Attività richiesta -
Ricopia senza alcuna modifica il tratto dell'elenco riportato sotto che va dalla riga contenente "LegalDocs with any other documentation." fino alla riga contenente "went off without", entrambe incluse.
━━ Dati sorgente ━━
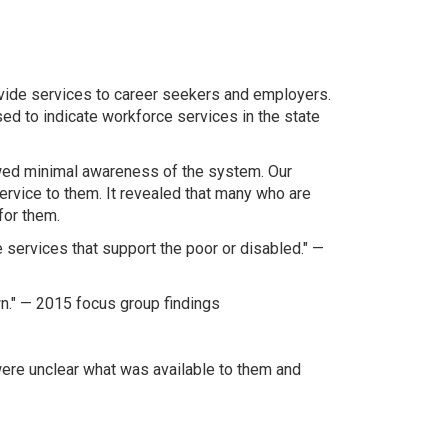
ovide services to career seekers and employers.
ed to indicate workforce services in the state
owed minimal awareness of the system. Our
ervice to them. It revealed that many who are
for them.
e services that support the poor or disabled." —
wn." — 2015 focus group findings
were unclear what was available to them and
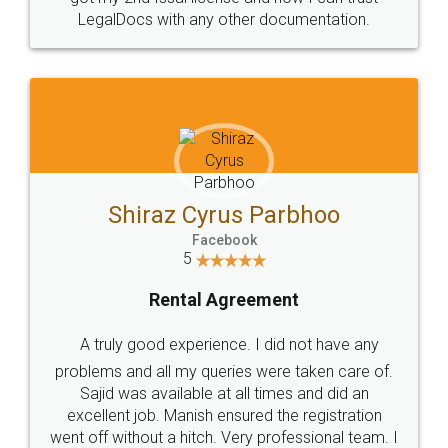
LegalDocs with any other documentation.
Shiraz Cyrus Parbhoo
Facebook
5
Rental Agreement
A truly good experience. I did not have any
problems and all my queries were taken care of.
Sajid was available at all times and did an
excellent job. Manish ensured the registration
went off without a hitch. Very professional team. I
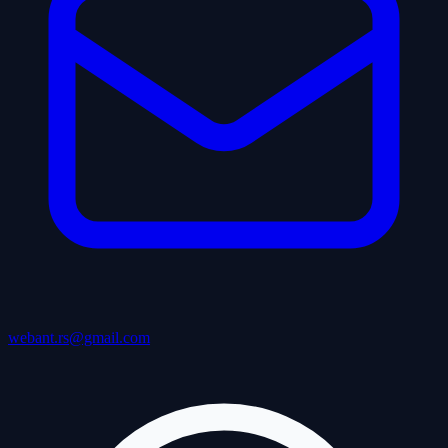
webant.rs@gmail.com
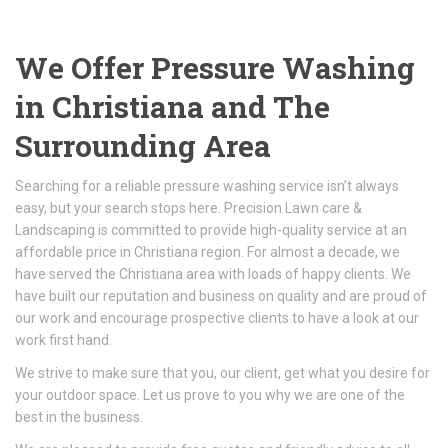
We Offer Pressure Washing
in Christiana and The
Surrounding Area
Searching for a reliable pressure washing service isn’t always
easy, but your search stops here. Precision Lawn care &
Landscaping is committed to provide high-quality service at an
affordable price in Christiana region. For almost a decade, we
have served the Christiana area with loads of happy clients. We
have built our reputation and business on quality and are proud of
our work and encourage prospective clients to have a look at our
work first hand.
We strive to make sure that you, our client, get what you desire for
your outdoor space. Let us prove to you why we are one of the
best in the business.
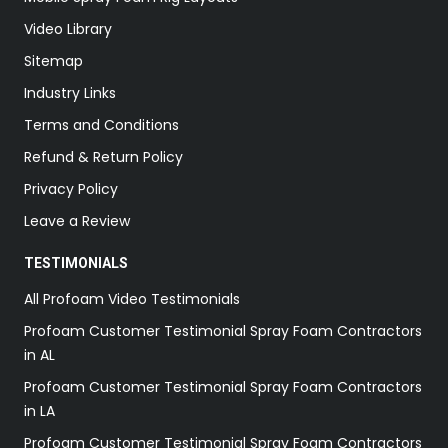
Video Library
Sitemap
Industry Links
Terms and Conditions
Refund & Return Policy
Privacy Policy
Leave a Review
TESTIMONIALS
All Profoam Video Testimonials
Profoam Customer Testimonial Spray Foam Contractors
in AL
Profoam Customer Testimonial Spray Foam Contractors
in LA
Profoam Customer Testimonial Spray Foam Contractors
━━━
Soluzione -
LegalDocs with any other documentation.
Shiraz Cyrus Parbhoo
Facebook
5
Rental Agreement
A truly good experience. I did not have any
problems and all my queries were taken care of.
Sajid was available at all times and did an
excellent job. Manish ensured the registration
went off without a hitch. Very professional team. I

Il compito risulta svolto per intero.